I like seeing HTM run from multiple angles.

Here’s a new angle: segment lifetimes.

Quick explanation:

  • The gray rectangles show dendrite segment addition and removal.
  • The colors show segment activity.
  • It’s interactive, and there’s a learning curve.
    • Use your mouse wheel on the top chart to zoom in on a timestep.
    • Use your mouse wheel on the bottom chart to zoom in on a segment.
    • Do both! Try zooming in on different colorful areas.

Other details:

  • This is a random sample of a large number of segments. The sorted list of segments is split into a small number of equal-sized buckets, and one segment is chosen randomly from each. So it’s not totally random.
  • If you zoom way in and then out, the random sample is different every time.

In lots of time series visualizations, the y dimension shows counts. This is a useful aggregate, but it obscures some of what’s going on. When you flatten a description of an HTM into counts, you can’t track an individual column or cell or segment across time.

Another approach is to use the y dimension to show identity. Sanity’s HTM region inspector does this with HTM columns, so you can follow a single column by moving left and right. It tells stories about individual HTM columns.

This visualization tells stories about individual HTM segments.

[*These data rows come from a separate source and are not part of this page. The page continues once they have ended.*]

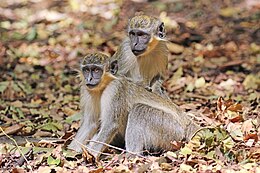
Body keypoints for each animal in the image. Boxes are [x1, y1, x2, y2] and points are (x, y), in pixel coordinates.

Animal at [69, 52, 199, 158]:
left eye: (96, 70)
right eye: (86, 70)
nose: (89, 79)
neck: (103, 86)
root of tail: (186, 122)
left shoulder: (115, 88)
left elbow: (111, 124)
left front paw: (91, 155)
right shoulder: (86, 90)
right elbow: (90, 124)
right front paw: (70, 152)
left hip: (171, 130)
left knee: (139, 110)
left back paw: (131, 156)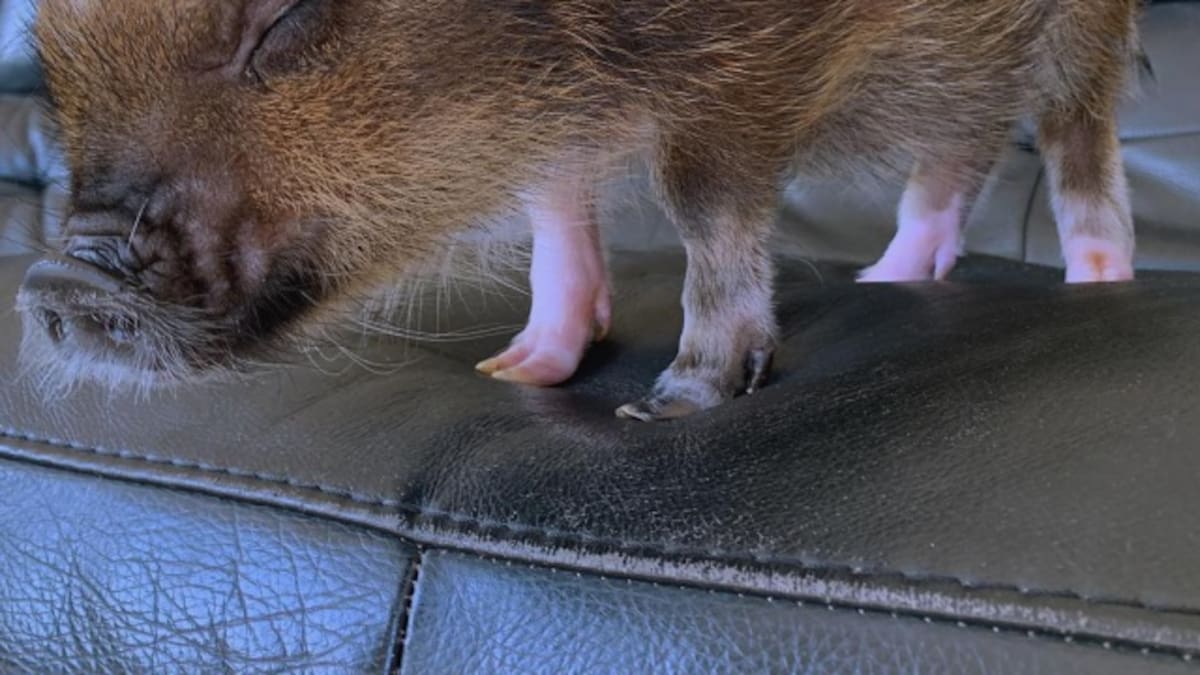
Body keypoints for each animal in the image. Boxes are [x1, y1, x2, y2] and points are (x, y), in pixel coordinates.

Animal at [18, 0, 1143, 420]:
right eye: (48, 49)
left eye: (285, 13)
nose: (57, 278)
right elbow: (554, 204)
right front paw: (516, 372)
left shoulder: (740, 77)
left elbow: (707, 210)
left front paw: (672, 403)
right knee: (963, 148)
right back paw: (888, 277)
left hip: (1087, 30)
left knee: (1079, 138)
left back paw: (1101, 286)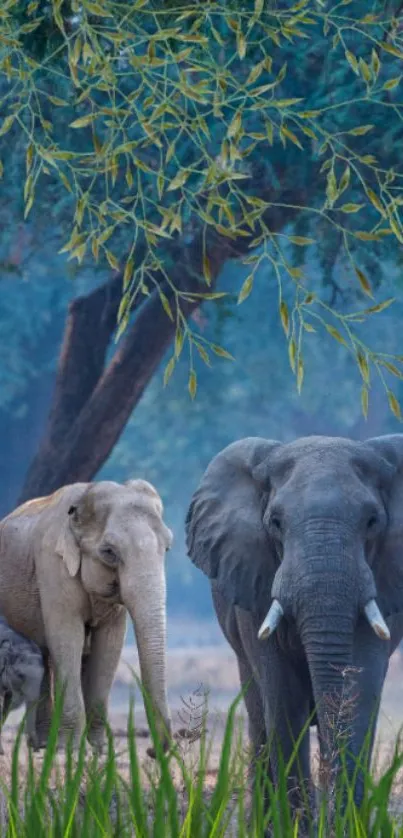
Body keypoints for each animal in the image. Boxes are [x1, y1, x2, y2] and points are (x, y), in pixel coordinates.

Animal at [187, 436, 403, 816]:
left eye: (372, 521)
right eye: (275, 522)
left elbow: (358, 696)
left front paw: (347, 823)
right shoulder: (255, 581)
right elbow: (284, 704)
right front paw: (298, 822)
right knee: (260, 721)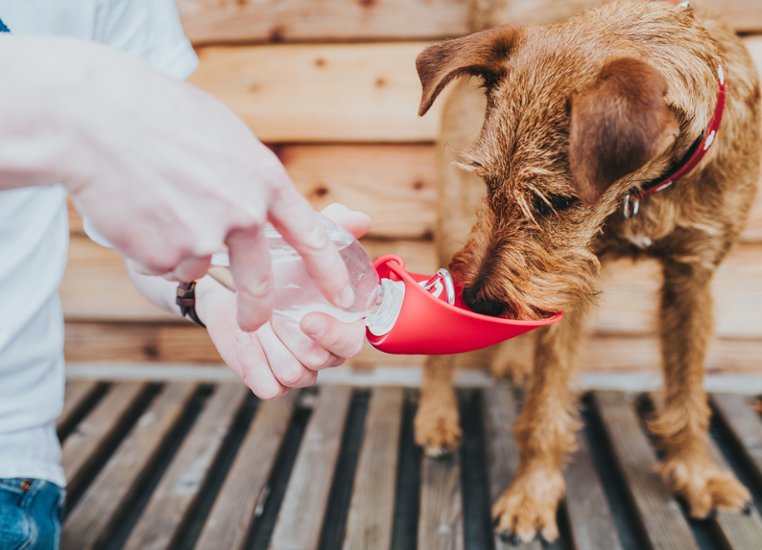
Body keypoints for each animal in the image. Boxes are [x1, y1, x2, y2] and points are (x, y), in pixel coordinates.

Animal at [412, 0, 756, 544]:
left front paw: (698, 472)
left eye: (557, 201)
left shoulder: (691, 278)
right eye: (489, 183)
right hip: (453, 224)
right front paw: (532, 495)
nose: (481, 300)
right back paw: (436, 414)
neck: (648, 191)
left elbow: (687, 394)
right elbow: (546, 409)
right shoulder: (564, 280)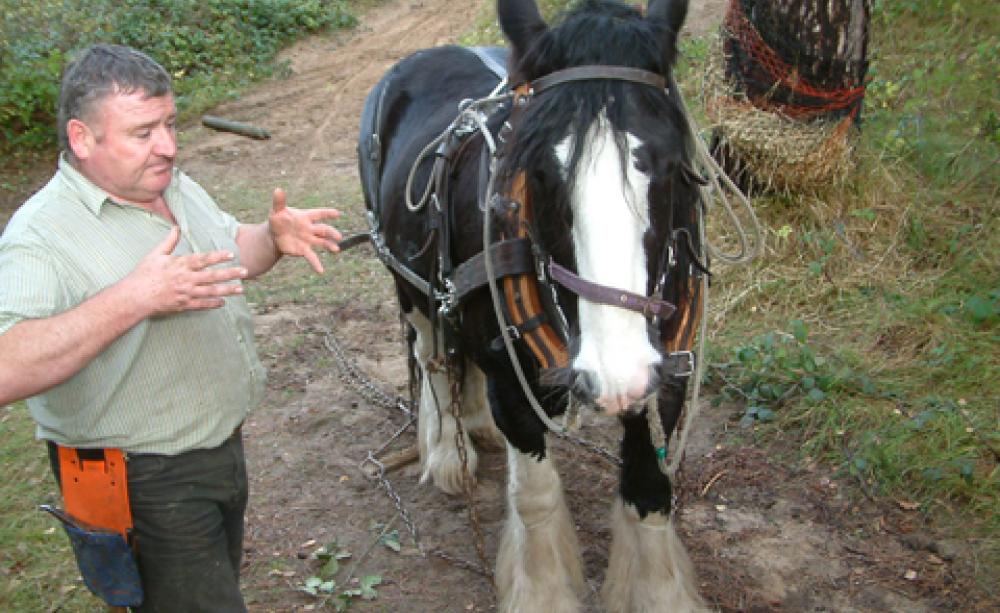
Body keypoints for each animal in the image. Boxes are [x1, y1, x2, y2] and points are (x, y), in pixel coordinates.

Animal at [357, 0, 709, 610]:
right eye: (542, 172)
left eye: (668, 163)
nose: (613, 369)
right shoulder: (511, 381)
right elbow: (537, 496)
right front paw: (544, 590)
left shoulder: (665, 375)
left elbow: (650, 493)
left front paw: (657, 592)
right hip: (408, 281)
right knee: (434, 357)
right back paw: (449, 454)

An example: Is white noise a neuralyzer?

Let’s run an experiment:

  1. Feed an HTM some data with sequencial patterns (hotgym).
  2. Feed it random garbage.
  3. Feed it the first data again.

What happens?

We should run this experiment twice. The Python temporal memory doesn’t currently implement segment cleanup – it will add dendrite segments forever, never clearing out old ones. The C++ temporal memory implements segment cleanup, so it’s worth testing how this impacts results.

The base algorithm: temporal_memory.py

Using the top chart, you can see where each of the following happened:

  • It received 1000 steps of orderly data.
  • Then it received 1000 steps of totally unpredictable data.
  • Finally it received 1000 steps of the same orderly data.

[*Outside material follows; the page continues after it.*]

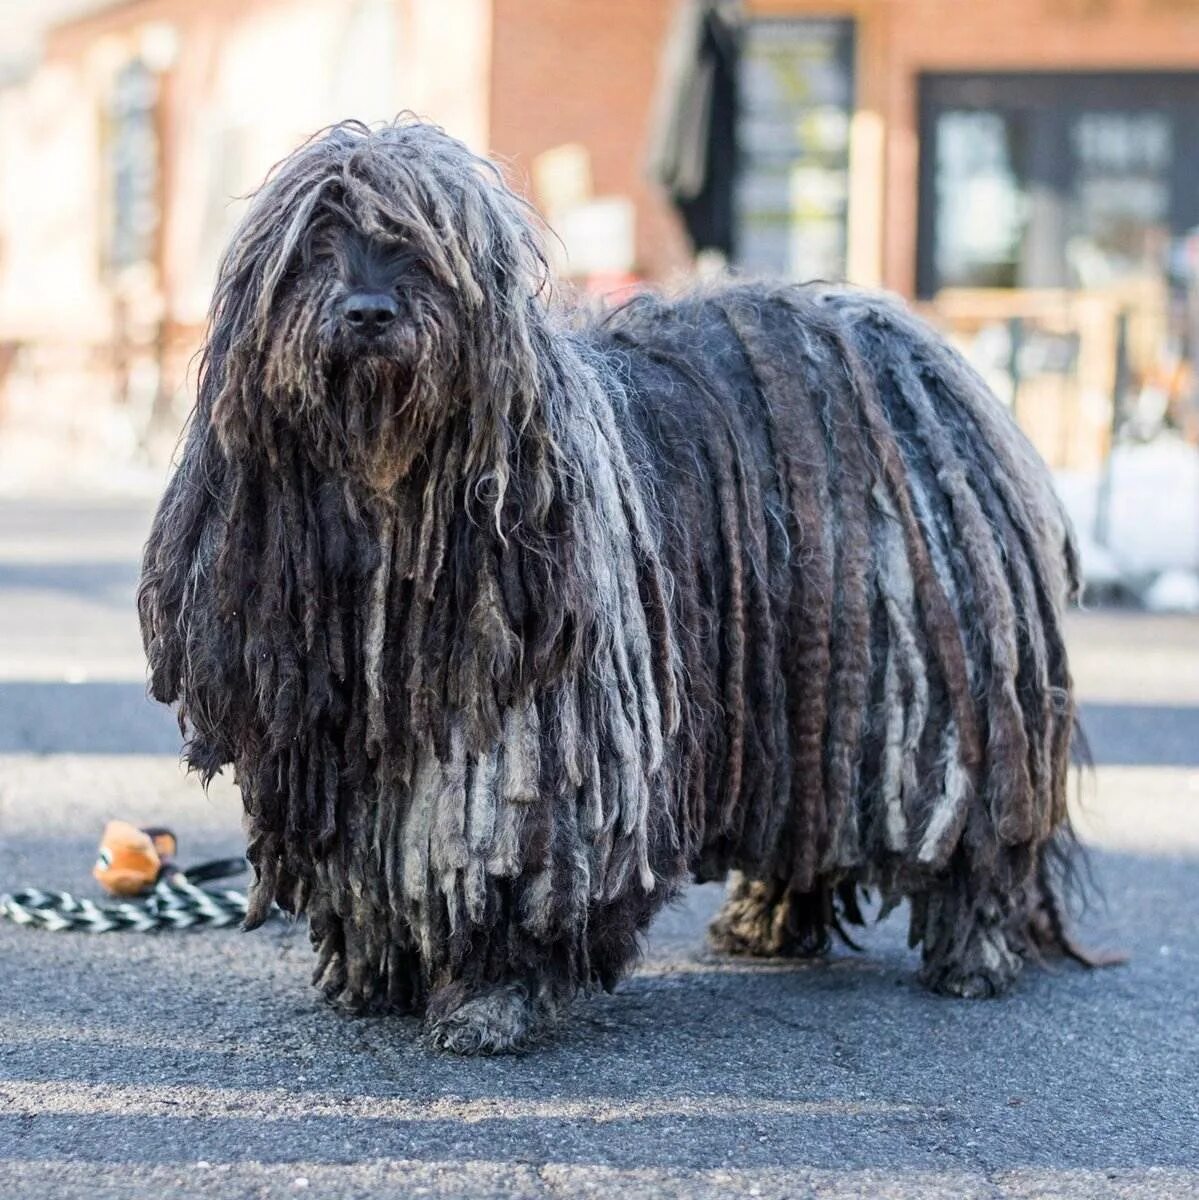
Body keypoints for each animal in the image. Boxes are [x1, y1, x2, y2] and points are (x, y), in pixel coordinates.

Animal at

Using the bottom chart, you can see:

  • It grew 4500 segments which tended to be useful.
  • Then it grew 73000 segments which tended to never be used.
  • Finally it grew 500 useful segments, but mostly relied on the original 4500.
    • (Zoom and pan to the bottom of the chart to see these 500.)

The white noise filled the temporal memory with junk, but its early knowledge was preserved.

Now add segment cleanup: TemporalMemory.cpp

This Temporal Memory uses the following segment cleanup rules:

  • When a segment’s last synapse is removed, the segment is removed.
  • When a cell exceeds its maximum allowed number of segments, it removes its least recently active segment. The segment’s birth timestep is used as its initial “last active” timestep.

It’s good to see that this Temporal Memory cleans up its junk segments, but there’s clearly a huge flaw here. The entire set of useful segments is destroyed to make room for new segments. On timestep 2000, it has to relearn everything. With these cleanup rules, white noise will make an HTM forget everything it knows.

More opportunities

This graphic uses a fixed sort order, showing a semi-random sample of segments. This is really useful.

I’m excited to see what happens when we add creative sorting. You might enjoy my sorting demo. Imagine selecting a timestep and saying “sort by oldest segment”. It wouldn’t have to do a random sample, it could just show the top ~50. You could jump around, performing various sortings at various timesteps.

Using a random sample gives you a picture of typical tendencies within the population. But you can’t look at it and know for sure that, for example, no segments survived the white noise. You’d have to zoom and look at every segment to be confident. You can’t really solve this problem by showing aggregates, either. If, say, 10 segments survived, would you be able to see them in a chart that’s showing 80000 segments? This is a job for sorting.

Also remember

HTM dendrite segments don’t necessarily represent the same thing forever. If the segments’ connections tend to change dramatically, is this graphic still useful? Is there a way to see whether / how much this is happening? It’d be fun to explore this area.

Appendix: How I got this data

Here’s my Jupyter notebook:

This notebook is really cool. In it, I generated these graphics inline.

I used temporal_memory.py from NuPIC at 23c6686. For TemporalMemory.cpp, I used a private version that includes a few changes which make it faster, more visualizable, and which fix a few bugs (without changing the existing segment cleanup algorithm).